**** MATERIAL SHOWN ****

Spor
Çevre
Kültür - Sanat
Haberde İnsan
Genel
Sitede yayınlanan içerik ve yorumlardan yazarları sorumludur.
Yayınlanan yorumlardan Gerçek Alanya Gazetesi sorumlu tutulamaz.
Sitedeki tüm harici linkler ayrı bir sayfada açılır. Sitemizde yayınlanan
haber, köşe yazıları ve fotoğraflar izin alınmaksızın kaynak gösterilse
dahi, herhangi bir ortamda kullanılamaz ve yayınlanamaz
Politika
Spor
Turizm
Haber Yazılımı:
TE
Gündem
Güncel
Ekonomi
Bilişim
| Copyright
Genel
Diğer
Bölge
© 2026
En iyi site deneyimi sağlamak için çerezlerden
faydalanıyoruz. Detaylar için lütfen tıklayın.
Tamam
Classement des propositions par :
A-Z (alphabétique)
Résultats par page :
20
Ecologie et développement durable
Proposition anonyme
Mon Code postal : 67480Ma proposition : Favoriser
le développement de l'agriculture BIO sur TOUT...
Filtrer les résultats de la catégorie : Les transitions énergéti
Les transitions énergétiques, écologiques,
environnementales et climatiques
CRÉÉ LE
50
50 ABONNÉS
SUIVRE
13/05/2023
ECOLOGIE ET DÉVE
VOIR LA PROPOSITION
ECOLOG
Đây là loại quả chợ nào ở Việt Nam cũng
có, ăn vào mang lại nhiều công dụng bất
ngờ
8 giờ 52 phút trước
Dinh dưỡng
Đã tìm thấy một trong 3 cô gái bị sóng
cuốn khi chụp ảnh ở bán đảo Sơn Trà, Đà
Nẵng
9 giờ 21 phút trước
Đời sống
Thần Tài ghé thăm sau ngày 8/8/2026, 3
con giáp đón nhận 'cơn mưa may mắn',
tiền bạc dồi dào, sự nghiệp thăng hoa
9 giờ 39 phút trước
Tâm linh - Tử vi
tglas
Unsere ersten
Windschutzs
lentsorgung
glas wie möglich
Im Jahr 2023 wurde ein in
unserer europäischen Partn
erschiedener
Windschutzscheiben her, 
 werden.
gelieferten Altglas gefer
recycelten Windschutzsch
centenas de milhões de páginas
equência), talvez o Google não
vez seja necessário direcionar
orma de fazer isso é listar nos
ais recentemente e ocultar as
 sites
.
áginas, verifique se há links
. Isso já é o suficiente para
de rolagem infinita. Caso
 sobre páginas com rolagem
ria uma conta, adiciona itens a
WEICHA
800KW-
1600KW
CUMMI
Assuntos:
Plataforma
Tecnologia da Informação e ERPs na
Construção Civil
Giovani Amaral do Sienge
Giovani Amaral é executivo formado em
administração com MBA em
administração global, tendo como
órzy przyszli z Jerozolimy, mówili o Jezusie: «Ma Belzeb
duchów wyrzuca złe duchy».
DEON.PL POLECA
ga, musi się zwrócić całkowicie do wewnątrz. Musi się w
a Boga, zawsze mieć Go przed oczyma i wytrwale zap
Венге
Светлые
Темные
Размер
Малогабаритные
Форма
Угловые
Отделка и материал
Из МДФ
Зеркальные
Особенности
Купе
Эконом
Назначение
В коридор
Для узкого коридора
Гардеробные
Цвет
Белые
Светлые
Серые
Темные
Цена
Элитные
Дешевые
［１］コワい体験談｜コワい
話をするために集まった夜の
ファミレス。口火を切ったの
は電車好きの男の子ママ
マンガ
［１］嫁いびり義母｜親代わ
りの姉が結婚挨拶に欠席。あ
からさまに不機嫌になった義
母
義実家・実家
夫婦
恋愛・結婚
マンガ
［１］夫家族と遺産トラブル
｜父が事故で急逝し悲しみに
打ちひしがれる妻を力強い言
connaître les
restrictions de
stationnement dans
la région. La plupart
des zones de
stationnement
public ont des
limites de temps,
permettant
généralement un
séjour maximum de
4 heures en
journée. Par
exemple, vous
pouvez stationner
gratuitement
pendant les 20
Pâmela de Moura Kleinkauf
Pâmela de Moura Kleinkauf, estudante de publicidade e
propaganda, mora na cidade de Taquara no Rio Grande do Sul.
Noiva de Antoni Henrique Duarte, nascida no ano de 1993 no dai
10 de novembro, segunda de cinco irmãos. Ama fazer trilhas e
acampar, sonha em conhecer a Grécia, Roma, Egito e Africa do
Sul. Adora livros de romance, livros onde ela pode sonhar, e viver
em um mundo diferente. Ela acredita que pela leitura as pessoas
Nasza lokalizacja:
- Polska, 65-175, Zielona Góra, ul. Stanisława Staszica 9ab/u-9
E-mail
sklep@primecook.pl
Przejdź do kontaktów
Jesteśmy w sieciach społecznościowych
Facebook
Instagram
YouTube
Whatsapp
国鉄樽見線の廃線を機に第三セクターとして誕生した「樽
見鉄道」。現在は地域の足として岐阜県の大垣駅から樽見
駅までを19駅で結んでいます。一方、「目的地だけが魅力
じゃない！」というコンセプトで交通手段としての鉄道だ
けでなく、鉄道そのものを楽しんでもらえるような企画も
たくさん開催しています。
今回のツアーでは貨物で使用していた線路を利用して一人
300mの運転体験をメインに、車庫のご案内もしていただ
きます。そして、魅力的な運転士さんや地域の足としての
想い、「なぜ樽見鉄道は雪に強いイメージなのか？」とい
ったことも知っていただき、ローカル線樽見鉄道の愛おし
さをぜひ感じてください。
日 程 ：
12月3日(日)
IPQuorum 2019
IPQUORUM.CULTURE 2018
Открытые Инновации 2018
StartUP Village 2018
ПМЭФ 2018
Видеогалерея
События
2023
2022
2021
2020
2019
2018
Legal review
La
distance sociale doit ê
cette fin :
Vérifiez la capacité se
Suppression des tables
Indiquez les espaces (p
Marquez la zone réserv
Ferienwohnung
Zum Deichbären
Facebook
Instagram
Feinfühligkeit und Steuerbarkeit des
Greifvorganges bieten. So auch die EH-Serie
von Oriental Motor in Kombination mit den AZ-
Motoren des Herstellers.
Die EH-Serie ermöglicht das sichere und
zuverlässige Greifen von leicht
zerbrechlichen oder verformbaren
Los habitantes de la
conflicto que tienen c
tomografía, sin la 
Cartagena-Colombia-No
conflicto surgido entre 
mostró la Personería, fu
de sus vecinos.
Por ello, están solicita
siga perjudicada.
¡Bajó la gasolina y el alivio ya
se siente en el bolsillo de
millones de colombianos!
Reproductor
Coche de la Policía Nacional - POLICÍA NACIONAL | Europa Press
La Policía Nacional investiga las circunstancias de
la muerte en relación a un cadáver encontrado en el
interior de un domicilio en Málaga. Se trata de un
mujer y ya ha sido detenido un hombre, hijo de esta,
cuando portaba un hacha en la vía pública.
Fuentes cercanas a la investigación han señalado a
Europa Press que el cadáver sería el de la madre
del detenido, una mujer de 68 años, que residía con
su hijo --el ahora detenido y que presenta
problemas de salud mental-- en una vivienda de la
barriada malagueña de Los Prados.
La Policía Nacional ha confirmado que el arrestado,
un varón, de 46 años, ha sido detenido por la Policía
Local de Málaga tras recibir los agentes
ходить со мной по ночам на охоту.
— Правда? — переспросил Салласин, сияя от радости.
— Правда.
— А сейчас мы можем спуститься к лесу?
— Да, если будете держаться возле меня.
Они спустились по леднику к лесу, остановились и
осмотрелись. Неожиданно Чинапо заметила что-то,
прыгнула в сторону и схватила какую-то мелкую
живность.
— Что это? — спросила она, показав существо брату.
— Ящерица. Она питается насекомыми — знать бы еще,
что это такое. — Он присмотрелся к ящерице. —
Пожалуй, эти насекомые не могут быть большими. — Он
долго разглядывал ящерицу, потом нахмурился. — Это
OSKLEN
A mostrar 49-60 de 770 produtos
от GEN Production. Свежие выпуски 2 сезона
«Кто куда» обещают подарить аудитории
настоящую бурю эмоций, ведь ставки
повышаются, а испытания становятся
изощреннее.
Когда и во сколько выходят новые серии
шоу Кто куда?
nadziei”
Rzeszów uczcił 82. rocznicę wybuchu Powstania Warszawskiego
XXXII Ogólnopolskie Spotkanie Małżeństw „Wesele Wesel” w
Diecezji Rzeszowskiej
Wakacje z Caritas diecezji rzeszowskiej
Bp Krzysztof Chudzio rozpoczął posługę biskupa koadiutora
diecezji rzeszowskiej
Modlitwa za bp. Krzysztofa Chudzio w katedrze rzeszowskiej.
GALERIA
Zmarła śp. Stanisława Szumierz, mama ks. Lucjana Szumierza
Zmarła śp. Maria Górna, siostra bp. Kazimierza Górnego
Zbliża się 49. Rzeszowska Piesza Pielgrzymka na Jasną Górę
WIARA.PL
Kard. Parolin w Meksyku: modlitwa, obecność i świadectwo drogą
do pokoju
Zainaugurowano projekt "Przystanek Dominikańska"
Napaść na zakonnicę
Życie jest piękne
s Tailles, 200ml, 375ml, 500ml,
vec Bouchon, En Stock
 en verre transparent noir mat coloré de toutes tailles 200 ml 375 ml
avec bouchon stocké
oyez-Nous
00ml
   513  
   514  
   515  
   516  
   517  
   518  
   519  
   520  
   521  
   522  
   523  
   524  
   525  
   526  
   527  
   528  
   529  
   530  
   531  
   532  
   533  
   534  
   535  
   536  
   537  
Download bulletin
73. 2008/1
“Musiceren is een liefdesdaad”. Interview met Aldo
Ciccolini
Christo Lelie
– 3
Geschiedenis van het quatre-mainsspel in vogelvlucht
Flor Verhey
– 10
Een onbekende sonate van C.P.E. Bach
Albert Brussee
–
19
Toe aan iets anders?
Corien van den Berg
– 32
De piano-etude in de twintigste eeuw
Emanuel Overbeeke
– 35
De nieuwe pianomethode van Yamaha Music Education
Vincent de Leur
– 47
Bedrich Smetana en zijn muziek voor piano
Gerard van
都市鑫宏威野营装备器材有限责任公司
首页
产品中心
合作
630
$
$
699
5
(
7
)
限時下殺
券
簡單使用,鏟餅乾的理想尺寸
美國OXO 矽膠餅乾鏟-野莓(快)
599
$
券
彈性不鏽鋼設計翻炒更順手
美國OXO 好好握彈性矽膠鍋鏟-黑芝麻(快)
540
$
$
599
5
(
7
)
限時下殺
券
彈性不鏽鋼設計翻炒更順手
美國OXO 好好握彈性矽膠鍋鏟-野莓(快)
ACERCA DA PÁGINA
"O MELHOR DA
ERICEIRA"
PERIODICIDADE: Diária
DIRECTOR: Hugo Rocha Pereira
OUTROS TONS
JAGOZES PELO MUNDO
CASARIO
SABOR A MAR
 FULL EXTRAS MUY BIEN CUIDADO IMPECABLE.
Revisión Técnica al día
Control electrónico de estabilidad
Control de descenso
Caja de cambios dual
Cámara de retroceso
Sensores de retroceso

****

◆ **TASK REQUIREMENTS**
Filter the records down to the lines containing the word "Serie", and copy those.

◆ **RESPONSE TO THE TASK**
Greifvorganges bieten. So auch die EH-Serie
Die EH-Serie ermöglicht das sichere und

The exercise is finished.